Assignment 1: According to the distributed orchestration design page, what do the stateless executors do?
Assignment 2: Copy a passage from the distributed orchestration design page word for word. Begin at the words "apflow distributed orchestration" and stop after "direct DB access)".

Selected passage:
Skip to content

Distributed Orchestration Design

Architecture Philosophy

apflow distributed orchestration is built on the principle of centralised coordination with decentralised execution. Unlike fully peer-to-peer systems, we adopt a pragmatic approach:

  • Single writer authority: One centralized API instance holds write permission to the task state database
  • Multiple readers: CLI, replicas, and external tools read state via API (no direct DB access)
  • Stateless executors: Worker nodes fetch tasks, execute, and report results (can be horizontally scaled)
  • Graceful failure handling: Automatic task reassignment on node/lease expiry

This design eliminates the complexity of distributed consensus (Raft/Paxos) while maintaining data consistency and fault tolerance for typical orchestration workloads.


Core Design Decisions

1. Why NOT Fully Distributed Consensus?

Distributed consensus (Raft, Paxos) adds complexity without commensurate benefit for task orchestration:

Aspect Consensus Required? apflow Approach
Data Consistency ✓ Yes, but... Single writer satisfies this
Availability ✓ Partially External HA tools (k8s, haproxy) handle coordinator failover
Fault Tolerance ✓ Yes, but... Lease-based recovery is sufficient
Complexity ✗ High cost Minimal (PostgreSQL locking)

Conclusion: Orchestration is not a financial ledger. A coordinated failover (managed externally) is acceptable. Users deploying apflow can: - Use k8s or Docker Swarm for coordinator HA (restart + virtual IP) - Or accept single-instance architecture (sufficient for 80%+ of use cases)

2. Why Lease-Based, Not Lock-Based?

Leases are superior for distributed task assignment:

Lock-Based (Problems):
  - Lock must be explicitly released → task crash = permanent deadlock
  - Requires heartbeat monitoring anyway

Lease-Based (Solution):
  - Lease auto-expires → stale tasks are automatically reassigned
  - Heartbeat renewal is voluntary, not blocking
  - Simple cleanup: dead tasks just timeout

Example:

# Node acquires lease for task_123
lease = await manager.acquire_lease("task_123", "node-1", duration=30s)

# If node-1 crashes without renewal, lease expires after 30s
# Coordinator detects expiry, marks task as "pending", another node picks it up

# If node-1 is healthy, it renews:
await lease.renew(duration=30s)  # Non-blocking

3. PostgreSQL as Distributed Lease Authority

PostgreSQL provides sufficient distributed locking primitives:

-- Distributed lease table
CREATE TABLE task_leases (
  task_id TEXT PRIMARY KEY,
  node_id TEXT,
  lease_token TEXT UNIQUE,
  acquired_at TIMESTAMP,
  expires_at TIMESTAMP,

  CONSTRAINT only_one_active_lease
    CHECK ((expires_at IS NULL) OR (expires_at > NOW()))
);

-- Atomic lease acquisition (PostgreSQL advisory lock or UNIQUE constraint)
INSERT INTO task_leases (task_id, node_id, lease_token, expires_at)
VALUES (?, ?, ?, NOW() + INTERVAL '30 seconds')

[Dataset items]
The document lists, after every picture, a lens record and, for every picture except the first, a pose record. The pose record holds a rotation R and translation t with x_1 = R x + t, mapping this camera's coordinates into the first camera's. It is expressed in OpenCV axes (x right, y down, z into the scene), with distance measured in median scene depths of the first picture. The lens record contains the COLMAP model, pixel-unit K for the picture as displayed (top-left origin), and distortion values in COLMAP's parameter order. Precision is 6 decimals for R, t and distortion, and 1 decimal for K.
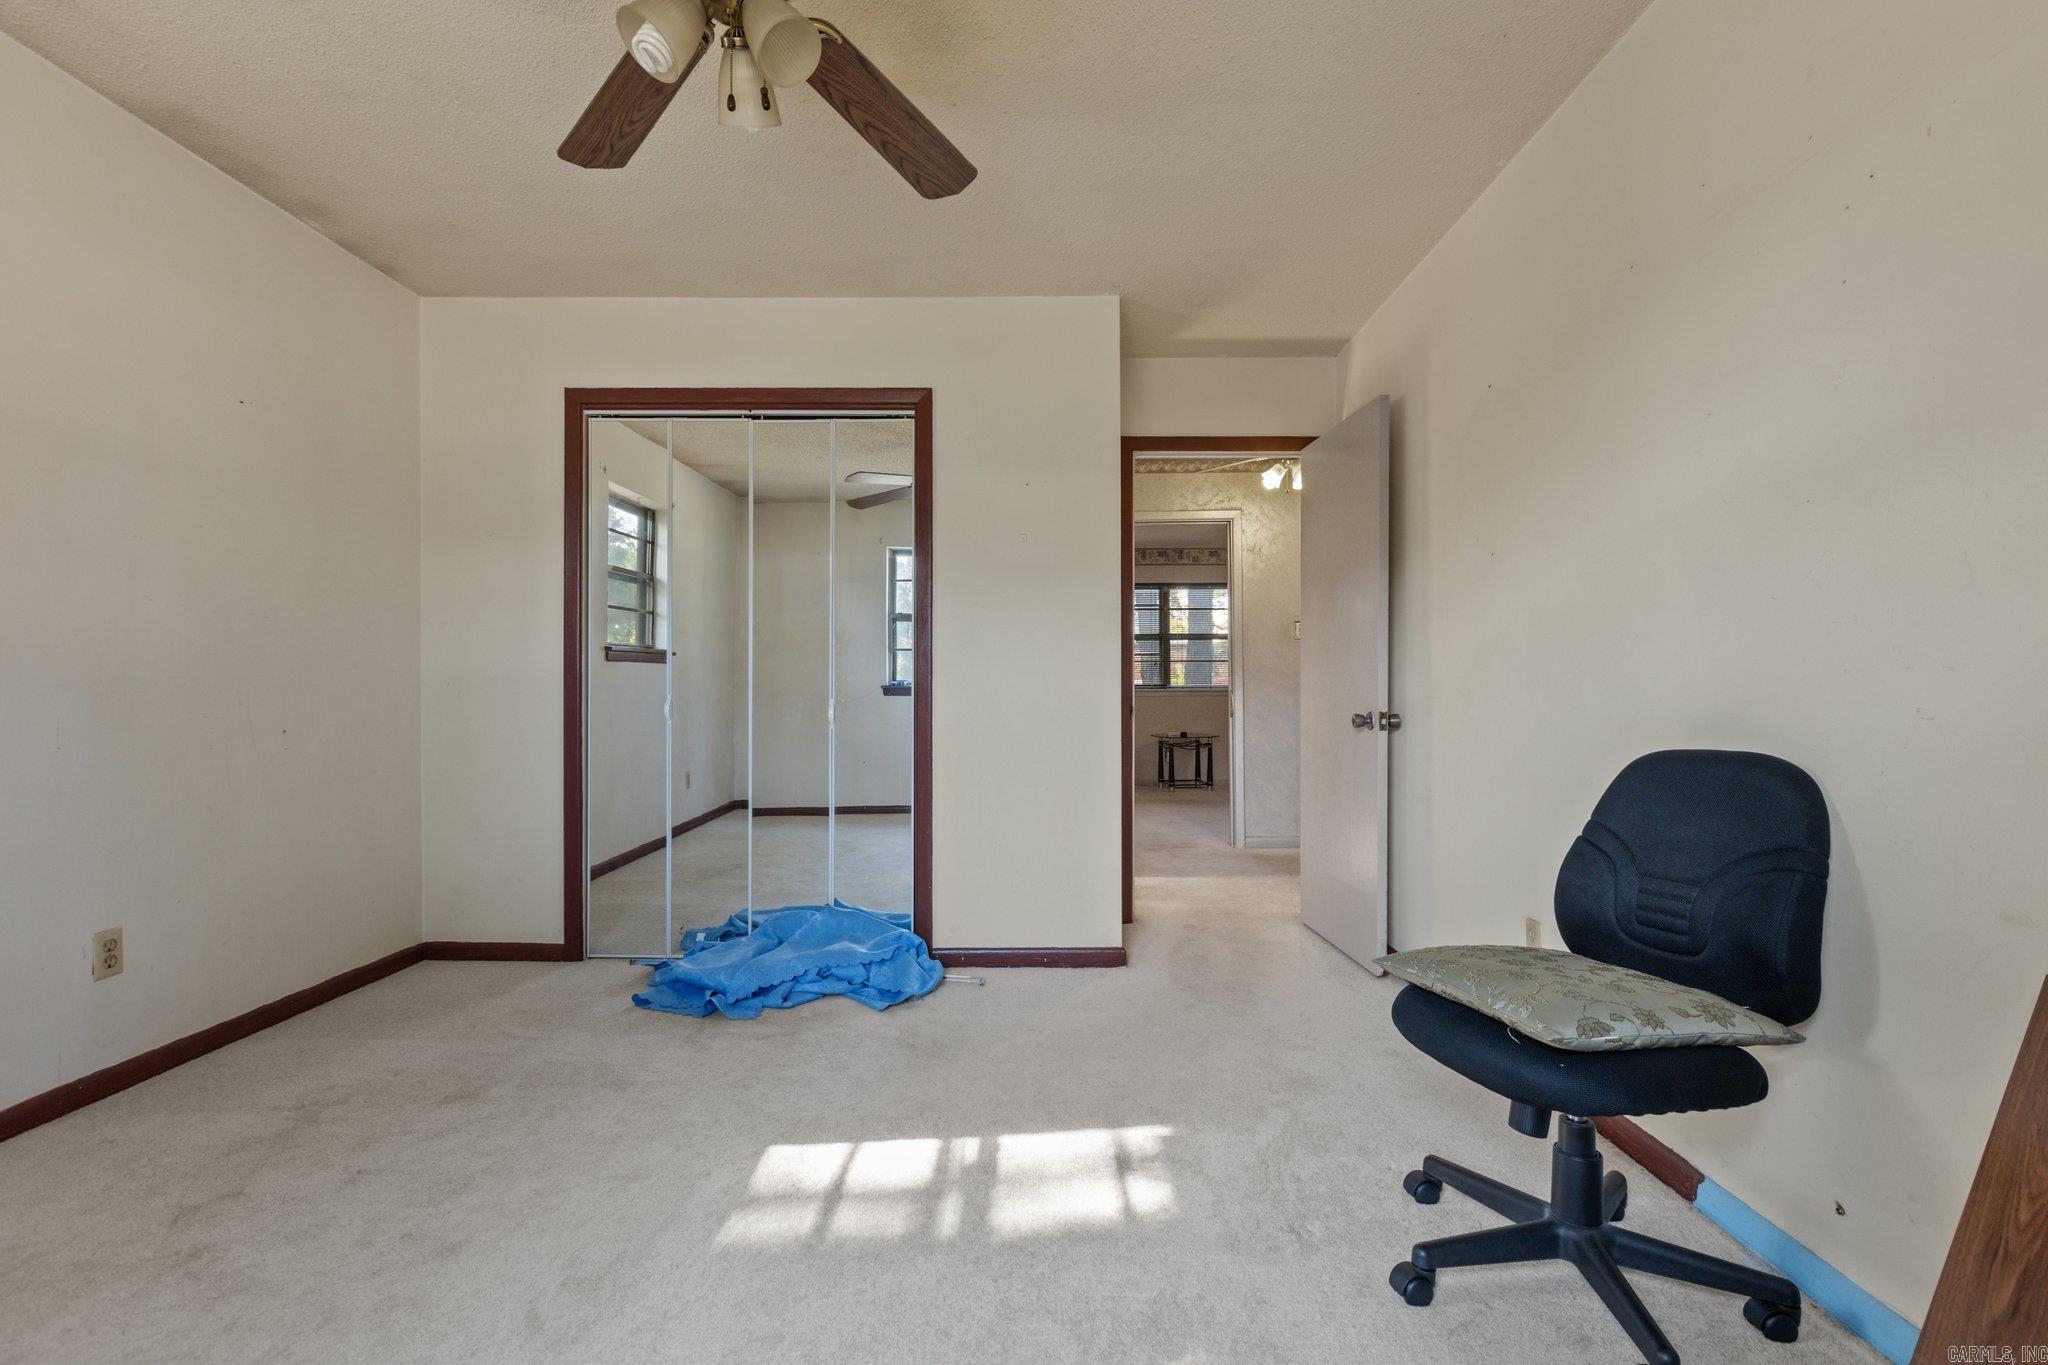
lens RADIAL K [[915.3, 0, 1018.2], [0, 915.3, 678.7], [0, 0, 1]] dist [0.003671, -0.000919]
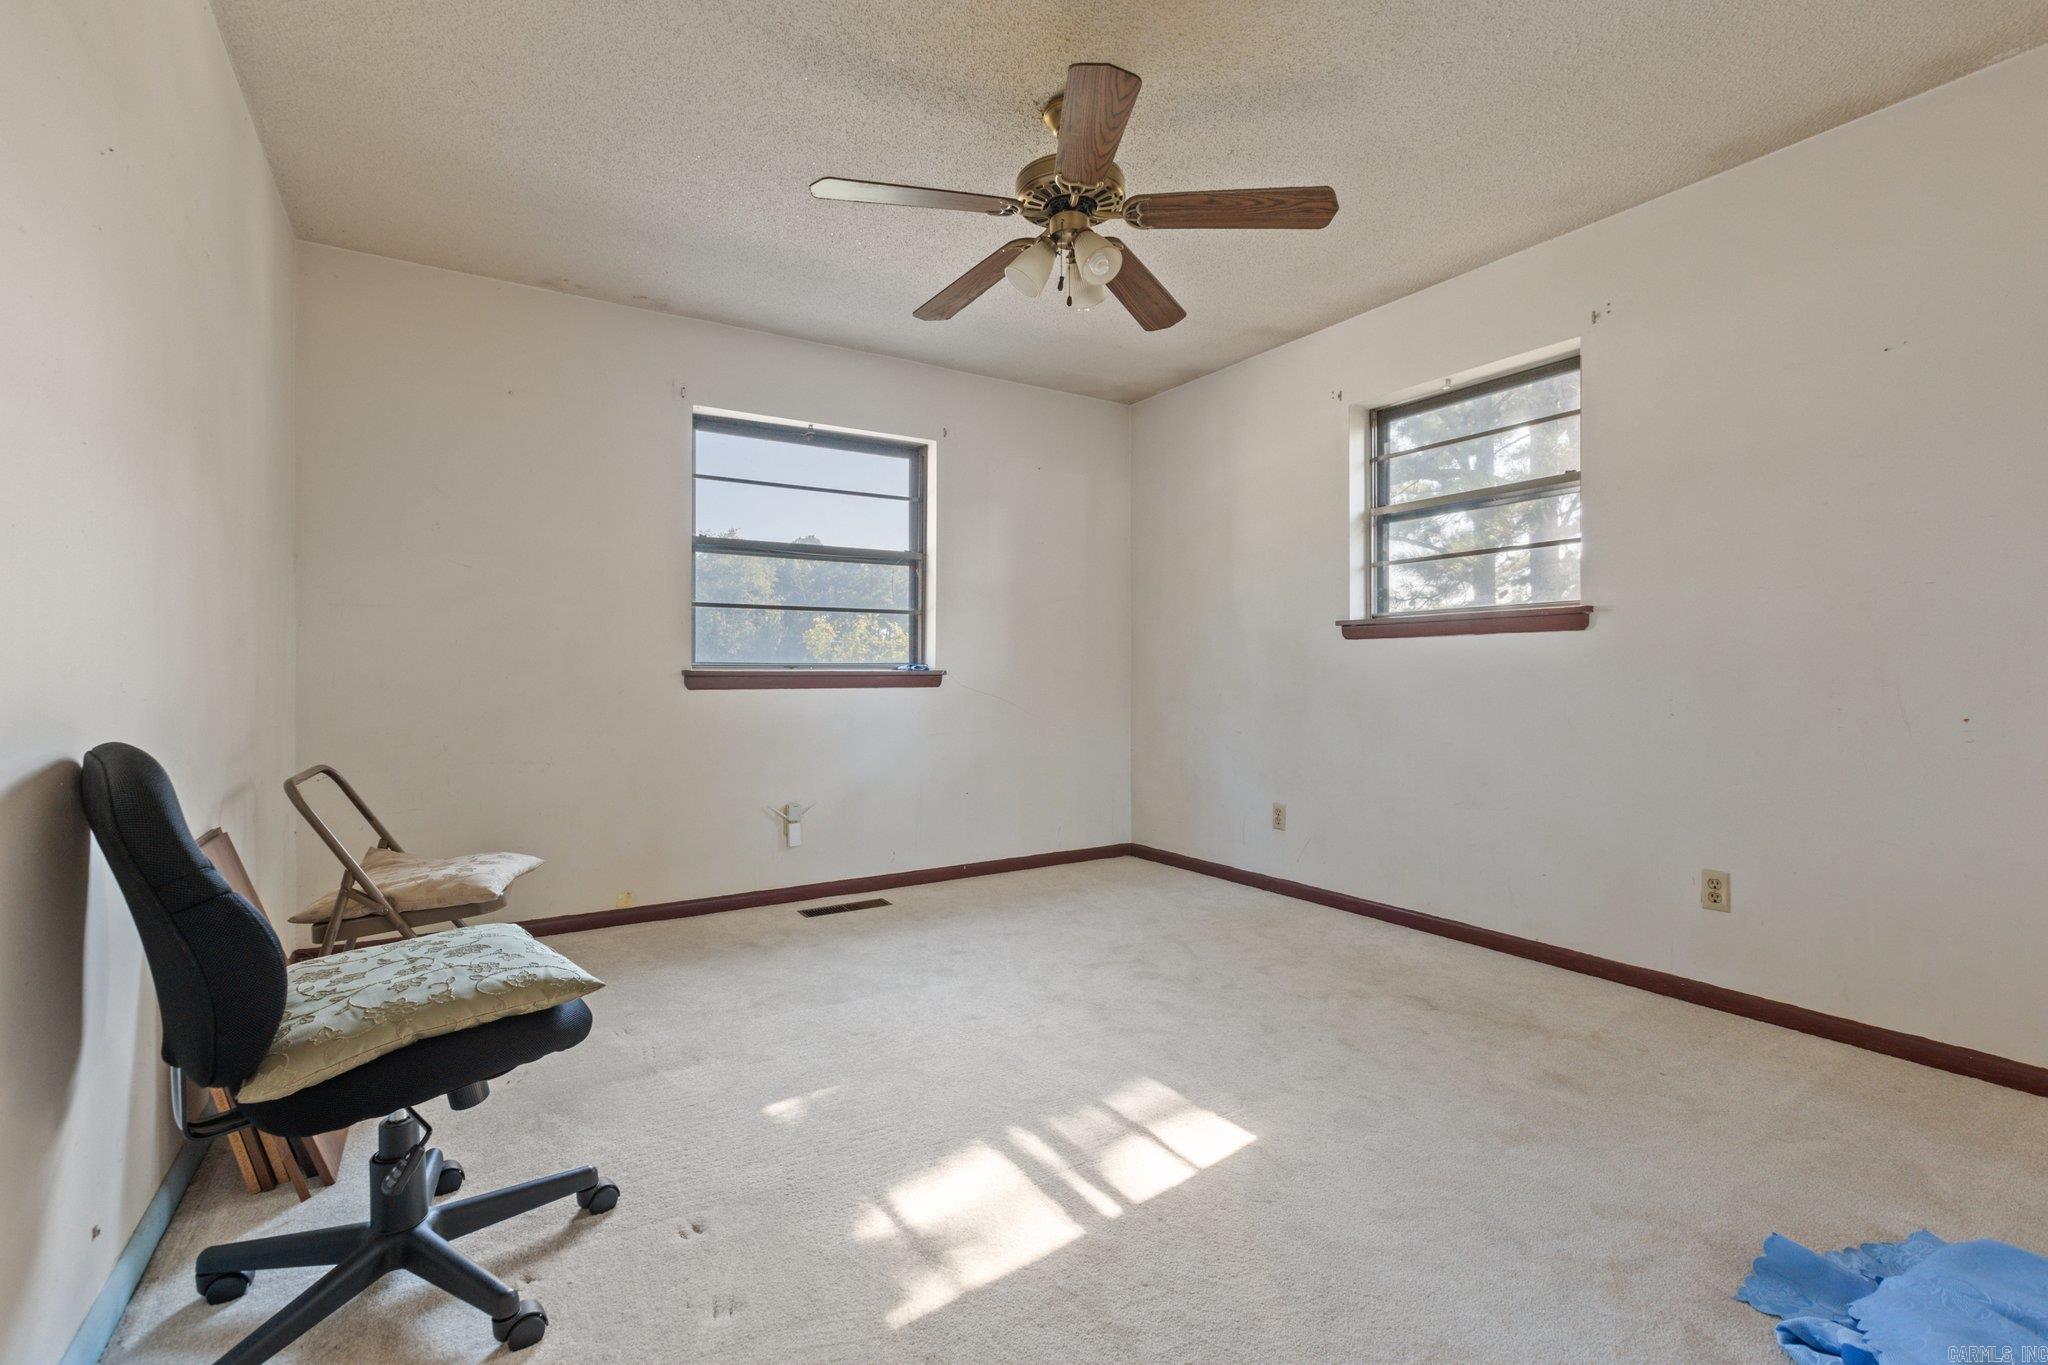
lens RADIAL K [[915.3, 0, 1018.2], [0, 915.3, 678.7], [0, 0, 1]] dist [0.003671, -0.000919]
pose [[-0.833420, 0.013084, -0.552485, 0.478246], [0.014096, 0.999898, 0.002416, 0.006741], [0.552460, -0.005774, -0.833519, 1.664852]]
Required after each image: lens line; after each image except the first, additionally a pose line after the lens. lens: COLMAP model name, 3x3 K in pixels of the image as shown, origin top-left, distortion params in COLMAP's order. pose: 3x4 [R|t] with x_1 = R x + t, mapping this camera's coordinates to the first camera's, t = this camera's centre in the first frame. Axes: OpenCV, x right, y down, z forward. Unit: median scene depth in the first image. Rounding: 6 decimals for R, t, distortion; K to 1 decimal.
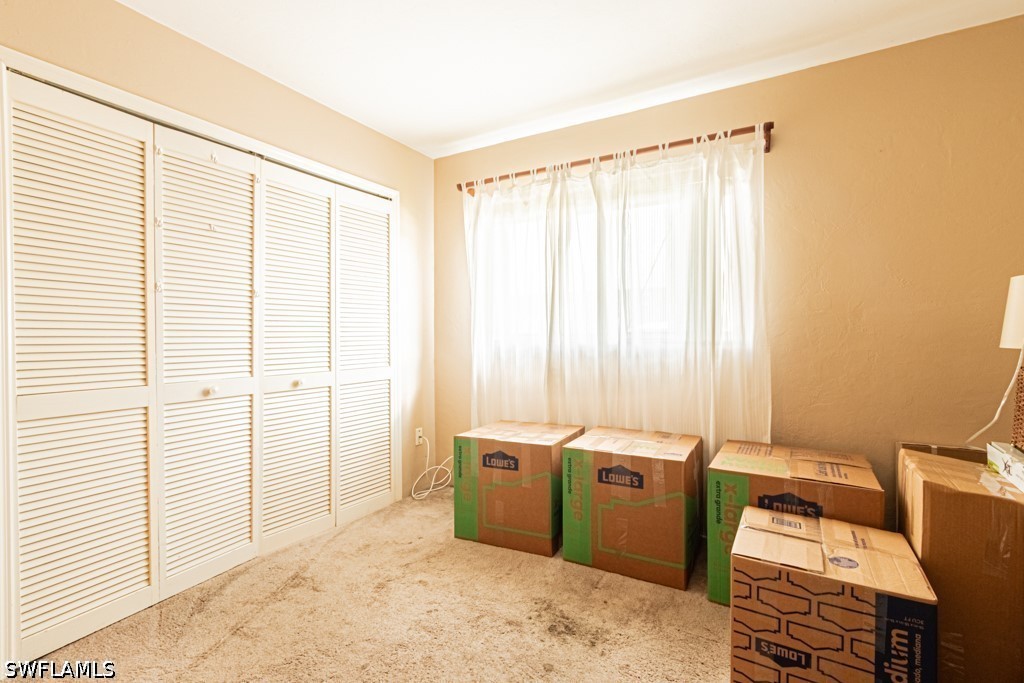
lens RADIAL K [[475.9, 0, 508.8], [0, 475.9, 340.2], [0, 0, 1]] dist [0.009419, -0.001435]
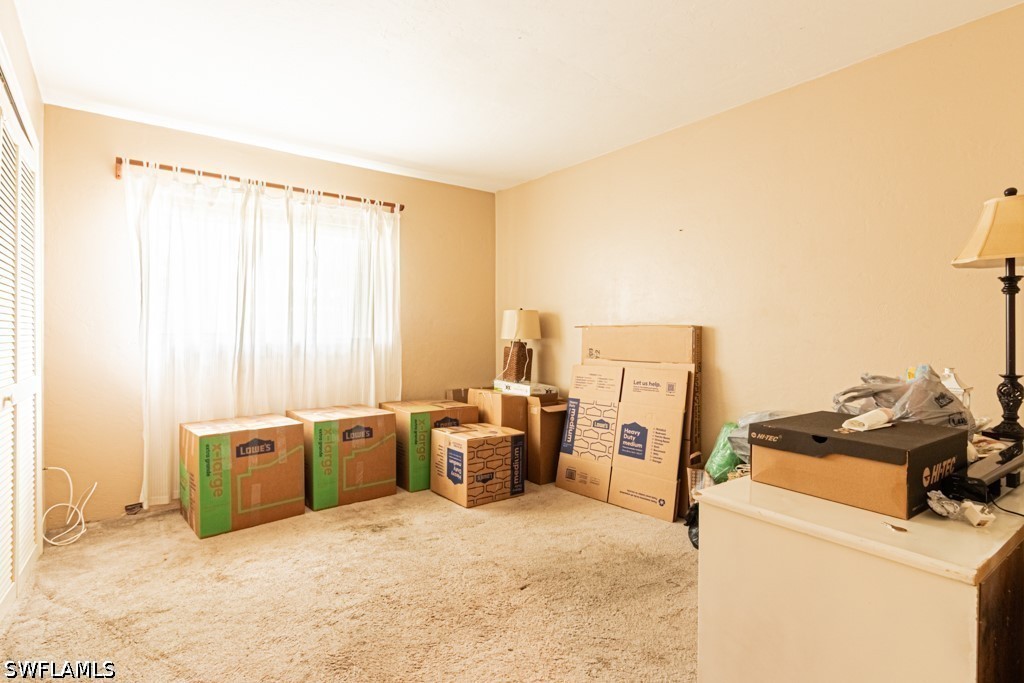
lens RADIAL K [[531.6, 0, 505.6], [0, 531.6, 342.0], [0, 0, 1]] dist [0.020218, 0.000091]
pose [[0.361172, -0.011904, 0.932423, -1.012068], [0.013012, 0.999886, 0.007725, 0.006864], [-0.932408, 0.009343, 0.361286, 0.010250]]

Exercise answer 1: They fetch tasks, execute them, and report results.

Exercise answer 2:
apflow distributed orchestration is built on the principle of centralised coordination with decentralised execution. Unlike fully peer-to-peer systems, we adopt a pragmatic approach:

  • Single writer authority: One centralized API instance holds write permission to the task state database
  • Multiple readers: CLI, replicas, and external tools read state via API (no direct DB access)